Then... what do you want? y1 + y2 to be a linear combination of the
elements of that vector? Well, in a sense, that's entirely trivial. y1
+ y2, being real, is in the linear span of ANY single non-zero real
number, so if any of the elements (they're all real) are non-zero you're
in bidness. (Most of them are non-zero if the si are not zero.)
Until you make the question clear, though, it can't have a meaningful
answer.
Bobby Treat
-----Original Message-----
From: riefler at iwt.uni-bremen.de [mailto:riefler at iwt.uni-bremen.de]

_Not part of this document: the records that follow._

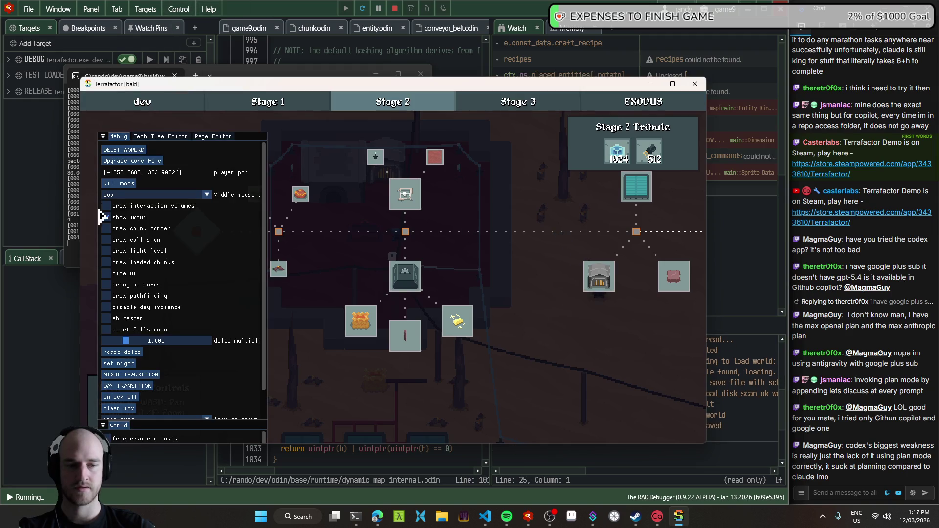
key(F1)
click(289, 102)
click(478, 109)
key(F1)
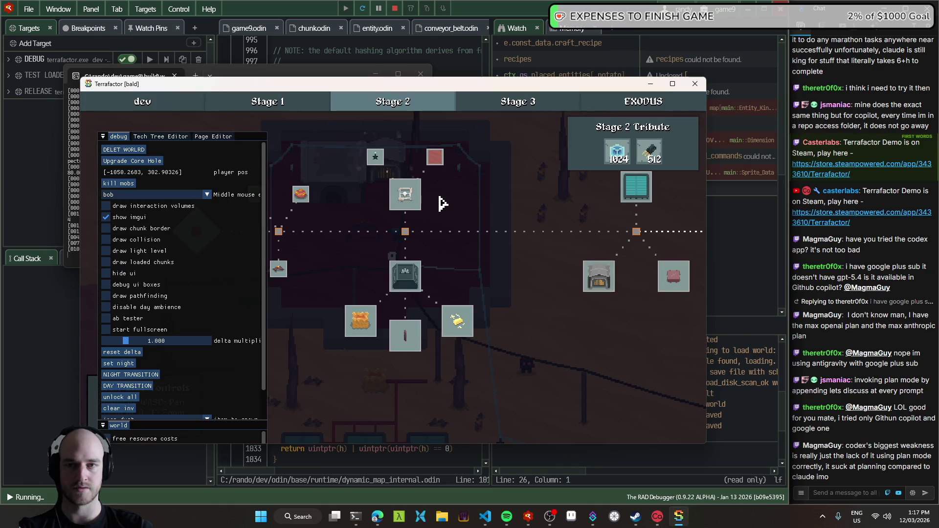
click(531, 103)
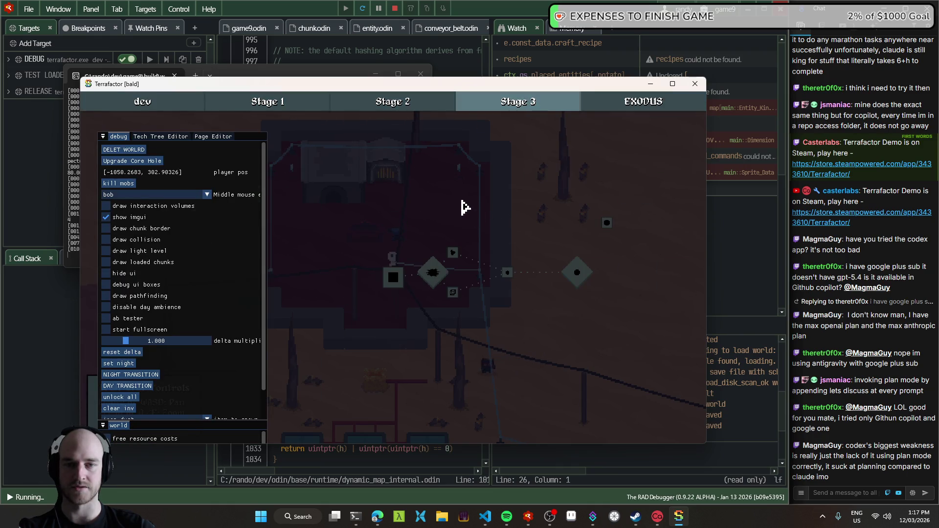
click(268, 101)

To: mathgroup at smc.vnet.net
Subject: [mg34718] [mg34687] Programming an algebraic experiment
Hi
Given 4 complex numbers S1, S2, S3 and S4 with Si = xi + i*yi,
i=1,2,3,4.
These 4 numbers are the basis for the following 16 eqn.s:
S11 = 1/2 * ( abs(S1)^2 + abs(S2)^2 + abs(S3)^2 + abs(S4)^2 );
S12 = 1/2 * ( - abs(S1)^2 + abs(S2)^2 - abs(S3)^2 + abs(S4)^2 );
S13 = real( S2*conj(S3) + S1*conj(S4) );
S14 = imag( S2*conj(S3) - S1*conj(S4) );
S21 = 1/2 * ( - abs(S1)^2 + abs(S2)^2 + abs(S3)^2 - abs(S4)^2 );
S22 = 1/2 * ( abs(S1)^2 + abs(S2)^2 - abs(S3)^2 - abs(S4)^2 );
S23 = real( S2*conj(S3) - S1*conj(S4) );
S24 = imag( S2*conj(S3) + S1*conj(S4) );
S31 = real( S2*conj(S4) + S1*conj(S3) );
S32 = imag( S2*conj(S4) - S1*conj(S3) );
S33 = real( S1*conj(S2) + S3*conj(S4) );
S34 = imag( conj(S1)*S2 + conj(S3)*S4 );
S41 = imag( conj(S2)*S4 + S1*conj(S3) );
S42 = imag( conj(S2)*S4 - S1*conj(S3) );
S43 = imag( S1*conj(S2) - S3*conj(S4) );
S44 = real( S1*conj(S2) - S3*conj(S4) );
"abs" stands for the absolute value and "conj" for the complex
conjugate value of the Si.
Now my aim is to find any combination - independent how long - with
and between these Sii to get the following result:
K=y1+y2
Now my question to you is:
How can I instruct Mathematica that it will look for an answer?
I want to see Mathematica that it is carried out as much as possible
combinations, simplify these combinations algeabraically and then
compare the simplified solution with K.
Thank you
Norbert